Joana Chiaretto, da mesma turma que Danilo e também com 16 anos, percebe “mudanças muito positivas” no pátio da escola. “Antes, a gente via todo mundo no próprio celular. Sem conversar, nem nada, os grupinhos separados. Agora a gente vê um grupão de meninas jogando carta. A gente vê as pessoas conversando mais. Aqui na escola todo mundo está trazendo jogos”, conta com entusiasmo.
Para ela, “as pessoas são muito viciadas no celular.” E, entre os mais jovens, “é muito difícil. Chega a dar aquela angústia, de querer pegar o celular, de ligar pra alguém ou mandar uma mensagem.”
Sem fotos do quadro
A visão crítica dos dois adolescentes sobre o uso de celular no colégio e os benefícios da proibição são compartilhados por seus professores. “Melhorou muito no quesito entrosamento dos alunos. Eles têm que conviver juntos de novo”, ressalta Victor Maciel, professor de biologia do ensino médio.

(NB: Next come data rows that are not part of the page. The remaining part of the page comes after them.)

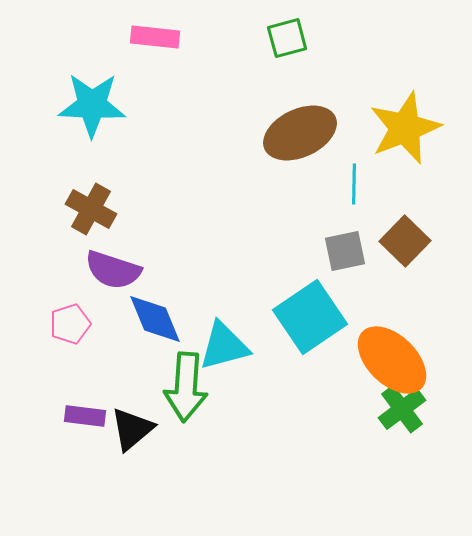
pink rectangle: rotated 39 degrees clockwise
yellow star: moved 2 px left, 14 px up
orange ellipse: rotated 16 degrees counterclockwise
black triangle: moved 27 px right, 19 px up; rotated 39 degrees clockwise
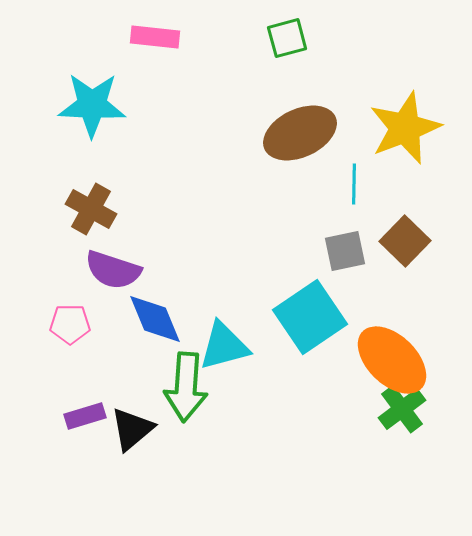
pink pentagon: rotated 18 degrees clockwise
purple rectangle: rotated 24 degrees counterclockwise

O professor observa que, sem o celular, “os alunos não tiram mais fotos do quadro” e, mais atentos, perguntam mais, tiram dúvidas e aprendem mais. “Eles têm que estar mais focados agora. A aula fica mais interessante para eles. Porque sabem que não vão ter tanta facilidade depois para conseguir aquele conteúdo.”
Patrícia Belezia, coordenadora do ensino médio no Galois, também apoia a decisão. Ela se recorda de que, em ano anterior, a escola flagrou alunos jogando no celular inclusive em plataforma de apostas, “muitos viciados no jogo do tigrinho e em pôquer eletrônico. Eles faziam apostas entre eles.” Como o exemplo é uma forma de educar, a coordenadora destaca que a restrição aos celulares na escola é para todos. Se estende aos funcionários e aos professores.